**WHAT THE TASK ASKS:** Since the pictures are not wanted, retype the listing below exactly and without them.

**DATA EXTRACTS:**
────────

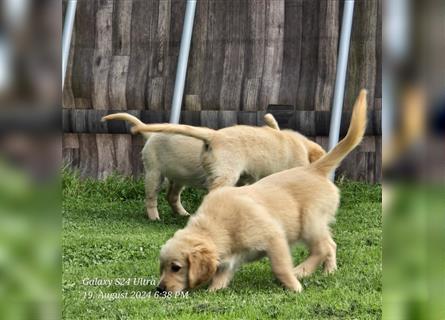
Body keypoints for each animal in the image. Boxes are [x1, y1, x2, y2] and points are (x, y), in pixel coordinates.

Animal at [101, 112, 280, 220]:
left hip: (179, 177)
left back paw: (183, 213)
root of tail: (151, 135)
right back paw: (154, 217)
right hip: (154, 173)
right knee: (151, 197)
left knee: (172, 196)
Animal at [154, 89, 366, 292]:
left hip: (310, 221)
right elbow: (221, 276)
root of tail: (314, 169)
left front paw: (294, 287)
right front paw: (213, 291)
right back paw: (328, 271)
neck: (220, 224)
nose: (160, 289)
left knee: (322, 248)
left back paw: (301, 271)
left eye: (176, 267)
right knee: (330, 245)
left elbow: (280, 267)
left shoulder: (274, 238)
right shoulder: (230, 260)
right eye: (162, 267)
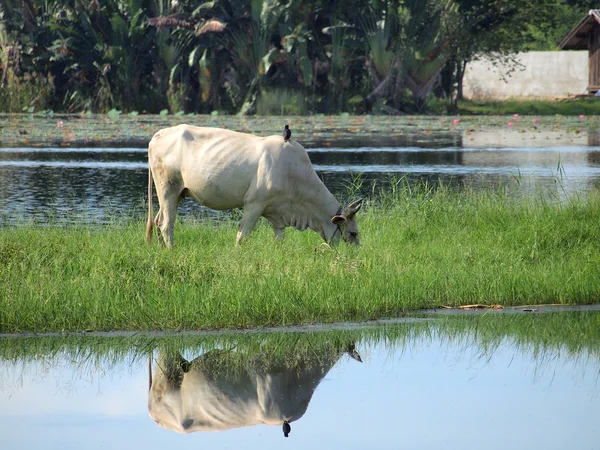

────────

**FINISHED TASK:**
Body keypoints for each animal in the image. Boxes are [x1, y1, x2, y2] and points are (x, y), in pixel coordinates.

Animal at [101, 112, 280, 220]:
left hip: (179, 177)
left back paw: (183, 213)
root of tail: (151, 135)
right back paw: (154, 217)
right hip: (154, 173)
right knee: (151, 197)
left knee: (172, 196)
Animal at [154, 89, 366, 292]:
left hip: (310, 221)
right elbow: (221, 276)
root of tail: (314, 169)
left front paw: (294, 287)
right front paw: (213, 291)
right back paw: (328, 271)
neck: (220, 224)
nose: (160, 289)
left knee: (322, 248)
left back paw: (301, 271)
left eye: (176, 267)
right knee: (330, 245)
left elbow: (280, 267)
left shoulder: (274, 238)
right shoulder: (230, 260)
right eye: (162, 267)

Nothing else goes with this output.